Richard Russell, 1999, Dow Theory Letters
May 6th’s flash crash was just this situation. Bids disappeared. When you have people, programs, or margin clerks conditioned to expect a liquid market, they might put in market orders when no bid exists…
Wed 12 May 2010
Here is the reset chart for mortgages again (click to zoom)… You might notice there is an increase looming over the next 6 months or so…
The timing of problems may be variable though as banks don’t seem to be eager to foreclose any more, and we have tons of policy makers trying to kick the can down the road a bit further (especially if they can postpone issues till after the election in November).
Thu 6 May 2010
So, it started out as a bit of a down day, nothing crazy. And then around 2:40pm the bottom apparently fell out of the market. Dow down 998 points (give or take) before a V-shaped bounce back out of the crash to close down 348 points.
Apparently, the rumor at the time was that a trader at Citi fat-fingered a trade, putting a B in his sell order instead of an M, turning a million dollar trade into a billion dollar one. The interesting thing about that? Citi denies that anything like that happened. Third parties looked at the amount of volume Citi’s trading desk did, and said there was nothing unusual that could cause this kind of move.
Regardless of cause, aren’t there some sort of circuit breakers for when the market drops too quickly? Well, the curbs start at 10%, and the 10% curb is not in effect after 2:30pm. Very interesting that the whole thing went down at 2:40pm.
(From NYSE).
Had the market free-falled to be down 20%, the NYSE would have closed trading, ideally so everyone can catch their breath and cooler heads prevail.

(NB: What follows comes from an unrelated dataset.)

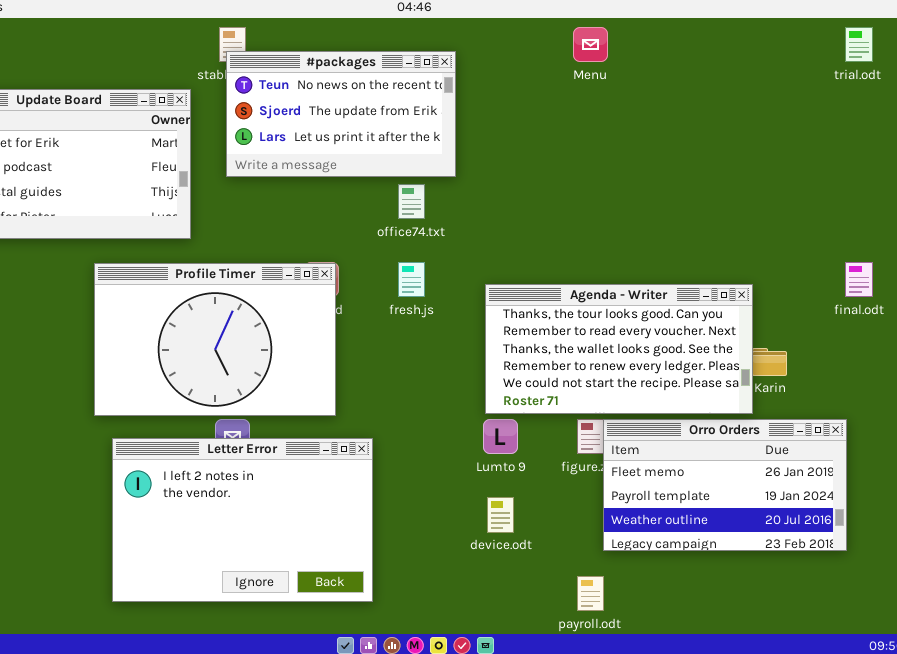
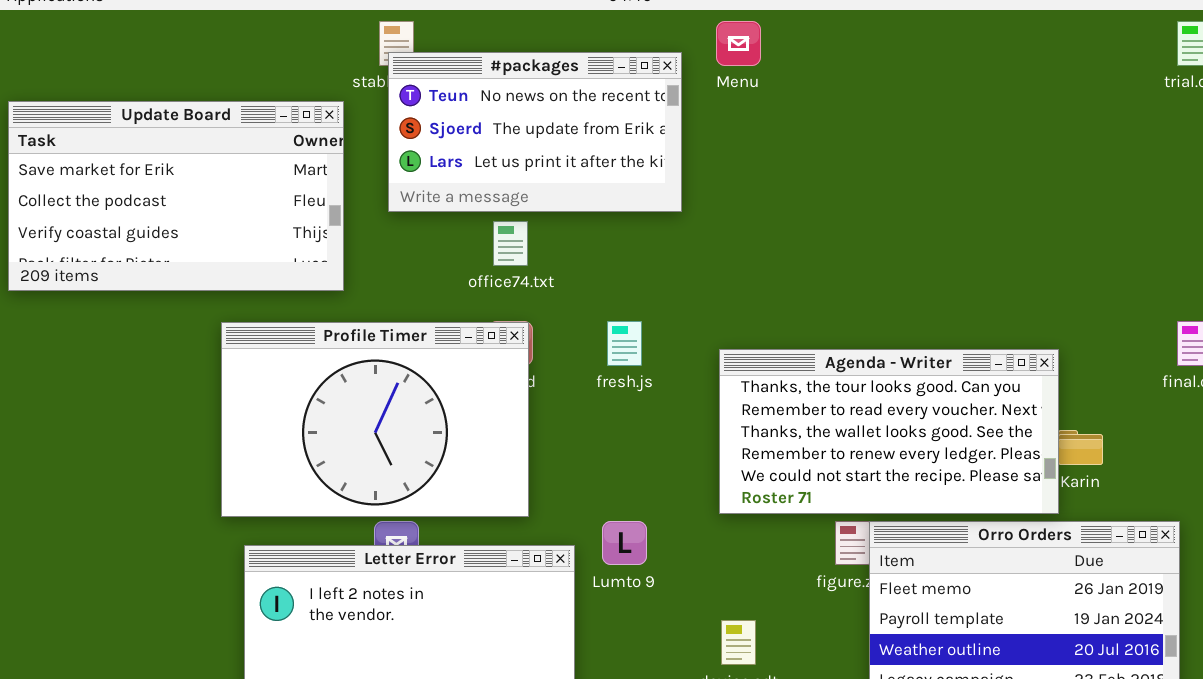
Menu: [573,27,608,62] -> [716,21,761,66], moved
office74.txt: [398,184,425,219] -> [493,221,528,266], moved
Lumto 9: [483,419,518,454] -> [602,521,647,565], moved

Zero Hedge intelligently thinks it was caused by High Frequency Traders (HFT) all acting in a negative feedback system:
…absent the last minute intervention of still unknown powers, the market, for all intents and purposes, broke. Liquidity disappeared. What happened today was no fat finger, it was no panic selling by one major account: it was simply the impact of everyone in the HFT community going from port to starboard on the boat, at precisely the same time. And in doing so, these very actors, who in over a year have been complaining they are unfairly targeted because all they do is “provide liquidity”, did anything but what they claim is their sworn duty.
In 20 minutes the market showed that it is as broken as it was at the nadir of the market crash. Through its inactivity to investigate the market structure, the SEC has made things a million times worse…
After today investors will have little if any faith left in the US capital markets, assuming they had any to begin with.
That last point is an important one. How many people will see today’s market behavior and decide to sell in their 401k? If we go down big into the weekend, are we setting ourselves up for another 1987 Black Monday Crash type event? (In case you didn’t know, the Thursday and Friday leading into the weekend were big down days, -2.4% and -4.6% respectively.)
On the flip side, those folks over at StockTwits have created a t-shirt to commemorate the brief crash…

My opinion? This market is basically fake… the melt-up that has been happening is a by-product of zero rates at the Fed and HFT trading… once some actual turmoil hits, all the bids disappear. There probably is no single cause for today’s plunge, other than down was the path of least resistance for the markets. HFT probably contributed to the plunge, and may have contributed to the recovery too.
Regardless of my opinions, today’s move is going to continue to chip away at the idea that the markets are fair, efficient, or even consistent.